You have options after this:
- If this person is someone you are close with, organise to catch up with them and start the conversation with "I just wanted to talk about what you said the other day. I don't know it you were intentionally trying to hurt me or not but...." etc etc
- If this person is someone you aren't close with, it is probably better to let it go. This is something I have only just learnt this year. I always just wanted to understand why someone tried to hurt me, or what I had personally done to them. I actually ended up getting pretty badly beat up by someone who was really harbouring a lot of negativity and insecurity. Truth is, some people just act like assholes, and it has nothing to do with you, it has to do with them (and their feelings). Truth is, it doesn't matter. Their opinion of you doesn't matter, they are threatened and that is theirs to deal with. All you have to do is understand that they are not someone you should expect anything more from, and remain civil/impartial.
- If this person is a stranger on the internet, block them. Take away their "power". It can be really hard to see/hear people point out your insecurities (even when you know it is their insecurities talking) so just remove those triggers from your life.

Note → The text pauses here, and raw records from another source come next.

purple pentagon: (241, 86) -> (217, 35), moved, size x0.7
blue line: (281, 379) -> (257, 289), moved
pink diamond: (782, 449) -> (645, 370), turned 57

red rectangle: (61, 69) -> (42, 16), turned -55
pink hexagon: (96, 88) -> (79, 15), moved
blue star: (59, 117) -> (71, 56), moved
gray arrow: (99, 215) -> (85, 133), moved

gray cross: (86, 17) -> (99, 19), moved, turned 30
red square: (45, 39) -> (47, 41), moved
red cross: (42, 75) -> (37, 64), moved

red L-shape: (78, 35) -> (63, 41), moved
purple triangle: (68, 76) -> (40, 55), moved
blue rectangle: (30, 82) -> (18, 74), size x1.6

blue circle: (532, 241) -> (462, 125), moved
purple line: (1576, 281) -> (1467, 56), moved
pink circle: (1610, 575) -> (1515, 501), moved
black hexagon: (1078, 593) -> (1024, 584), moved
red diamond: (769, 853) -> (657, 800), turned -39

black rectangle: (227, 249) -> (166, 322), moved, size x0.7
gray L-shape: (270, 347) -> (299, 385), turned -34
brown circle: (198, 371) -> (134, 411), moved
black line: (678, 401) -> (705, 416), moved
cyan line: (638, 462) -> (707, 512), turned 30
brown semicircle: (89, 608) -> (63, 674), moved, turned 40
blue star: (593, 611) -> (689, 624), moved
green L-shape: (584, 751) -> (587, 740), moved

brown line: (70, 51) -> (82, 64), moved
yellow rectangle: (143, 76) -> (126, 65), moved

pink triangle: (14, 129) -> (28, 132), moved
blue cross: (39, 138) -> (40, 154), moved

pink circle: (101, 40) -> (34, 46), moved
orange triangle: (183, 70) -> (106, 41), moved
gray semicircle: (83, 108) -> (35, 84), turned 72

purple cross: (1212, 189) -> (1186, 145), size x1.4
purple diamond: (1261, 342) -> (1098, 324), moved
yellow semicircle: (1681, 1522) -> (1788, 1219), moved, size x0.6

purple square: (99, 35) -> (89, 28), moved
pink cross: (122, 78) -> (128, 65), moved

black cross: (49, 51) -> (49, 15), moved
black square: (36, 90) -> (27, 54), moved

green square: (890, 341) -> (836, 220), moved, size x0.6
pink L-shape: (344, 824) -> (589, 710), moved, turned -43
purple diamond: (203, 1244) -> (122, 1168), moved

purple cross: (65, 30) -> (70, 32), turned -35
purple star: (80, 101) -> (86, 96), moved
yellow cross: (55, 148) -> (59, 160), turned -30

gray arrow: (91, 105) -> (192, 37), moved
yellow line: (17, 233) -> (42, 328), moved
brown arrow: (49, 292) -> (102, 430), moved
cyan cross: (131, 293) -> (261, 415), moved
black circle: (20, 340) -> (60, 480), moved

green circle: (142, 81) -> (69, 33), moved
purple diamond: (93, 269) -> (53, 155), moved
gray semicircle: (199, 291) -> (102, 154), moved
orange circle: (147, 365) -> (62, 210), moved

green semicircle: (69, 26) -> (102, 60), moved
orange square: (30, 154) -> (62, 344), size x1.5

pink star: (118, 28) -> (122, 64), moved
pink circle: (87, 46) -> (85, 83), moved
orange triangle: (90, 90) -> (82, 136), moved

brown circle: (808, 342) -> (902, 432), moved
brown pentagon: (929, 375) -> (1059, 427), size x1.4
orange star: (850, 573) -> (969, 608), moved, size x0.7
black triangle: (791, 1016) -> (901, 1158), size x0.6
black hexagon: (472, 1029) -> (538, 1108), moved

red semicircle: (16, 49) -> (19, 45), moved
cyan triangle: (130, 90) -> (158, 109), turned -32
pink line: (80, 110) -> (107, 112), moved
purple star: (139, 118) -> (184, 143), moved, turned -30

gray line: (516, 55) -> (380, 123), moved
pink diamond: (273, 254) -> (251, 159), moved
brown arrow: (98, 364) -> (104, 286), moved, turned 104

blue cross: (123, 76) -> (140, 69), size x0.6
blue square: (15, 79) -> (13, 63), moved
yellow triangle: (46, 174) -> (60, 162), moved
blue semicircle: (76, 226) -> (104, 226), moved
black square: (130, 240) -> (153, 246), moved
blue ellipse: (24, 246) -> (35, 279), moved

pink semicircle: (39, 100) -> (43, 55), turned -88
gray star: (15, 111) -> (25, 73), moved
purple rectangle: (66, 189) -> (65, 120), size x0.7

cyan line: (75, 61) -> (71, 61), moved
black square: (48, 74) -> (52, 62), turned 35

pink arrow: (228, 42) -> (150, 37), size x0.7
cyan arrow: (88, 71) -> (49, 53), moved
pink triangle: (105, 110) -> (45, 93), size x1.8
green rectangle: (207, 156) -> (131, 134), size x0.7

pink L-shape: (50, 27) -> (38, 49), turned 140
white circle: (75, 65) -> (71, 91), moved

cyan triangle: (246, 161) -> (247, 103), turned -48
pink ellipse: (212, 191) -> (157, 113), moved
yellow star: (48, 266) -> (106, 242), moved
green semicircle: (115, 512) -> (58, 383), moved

AND MOST IMPORTANT OF ALL...
Don't let the bitter people in the world turn you bitter too. People act like a-holes because they are surrounded by other a-holes and they all get together to bitch & complain and strengthen that a-hole energy. The world doesn't need that.
If you feel you may be an a-hole, or that you sometimes do act like an a-hole, I'm sure you are well aware that the negativity poisons inward. It actually makes me you feel better to be a nice person, everything in your life seems to flow easier and you can smile more. Your life doesn't have to be like this. Speaking to a therapist can really help if you are having issues regulating your emotions - trust me! I used to be a fairly negative person, and my outlook on life has really improved.
The only way people will stop acting like a-holes is if they realise that they are the minority, that it is actually really sad to put others down, that they are just displaying their insecurities and that it DEFINITELY is not cool to be a sucky person.
That big heart of yours will change the world some day. Screw the assholes.